* _WHAT YOU WILL DO_
Report every line of the records that contains the word "brand", copying each line in full.

(Stored data)
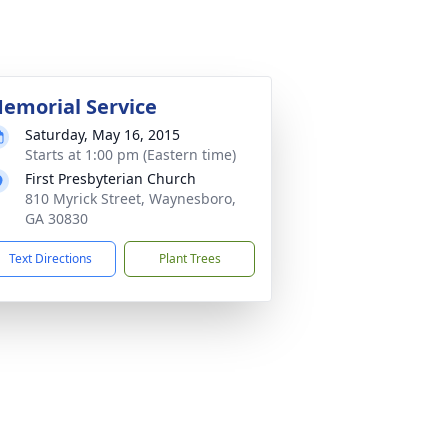
emorial Service
Saturday, May 16, 2015
Starts at 1:00 pm (Eastern time)
First Presbyterian Church
810 Myrick Street, Waynesboro,
GA 30830
Text Directions
Plant Trees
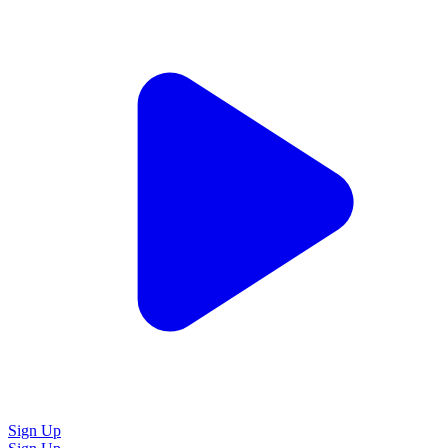
Sign Up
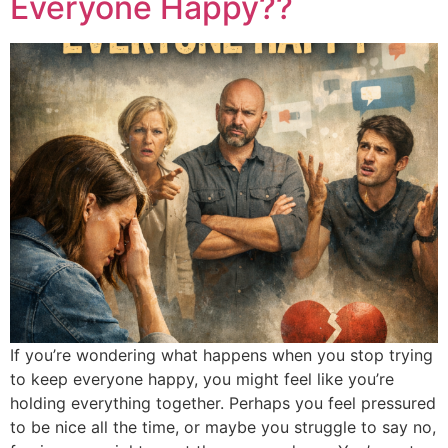
Everyone Happy??
If you’re wondering what happens when you stop trying
to keep everyone happy, you might feel like you’re
holding everything together. Perhaps you feel pressured
to be nice all the time, or maybe you struggle to say no,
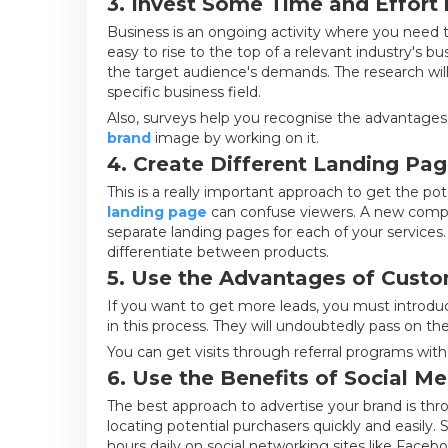
3. Invest Some Time and Effort 
Business is an ongoing activity where you need th
easy to rise to the top of a relevant industry's b
the target audience's demands. The research wi
specific business field.
Also, surveys help you recognise the advantages 
brand
image by working on it.
4. Create Different Landing Page
This is a really important approach to get the pot
landing page
can confuse viewers. A new comp
separate landing pages for each of your services.
differentiate between products.
5. Use the Advantages of Custom
If you want to get more leads, you must introduce
in this process. They will undoubtedly pass on the 
You can get visits through referral programs wit
6. Use the Benefits of Social M
The best approach to advertise your brand is th
locating potential purchasers quickly and easily.
hours daily on social networking sites like Faceb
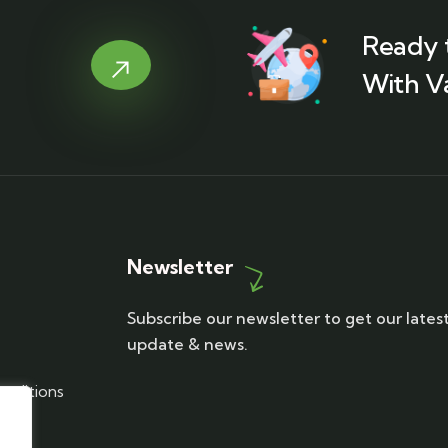
Ready 
With V
Newsletter
Subscribe our newsletter to get our lates
update & news.
nditions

* _TASK SOLUTION_
brand
The best approach to advertise your brand is th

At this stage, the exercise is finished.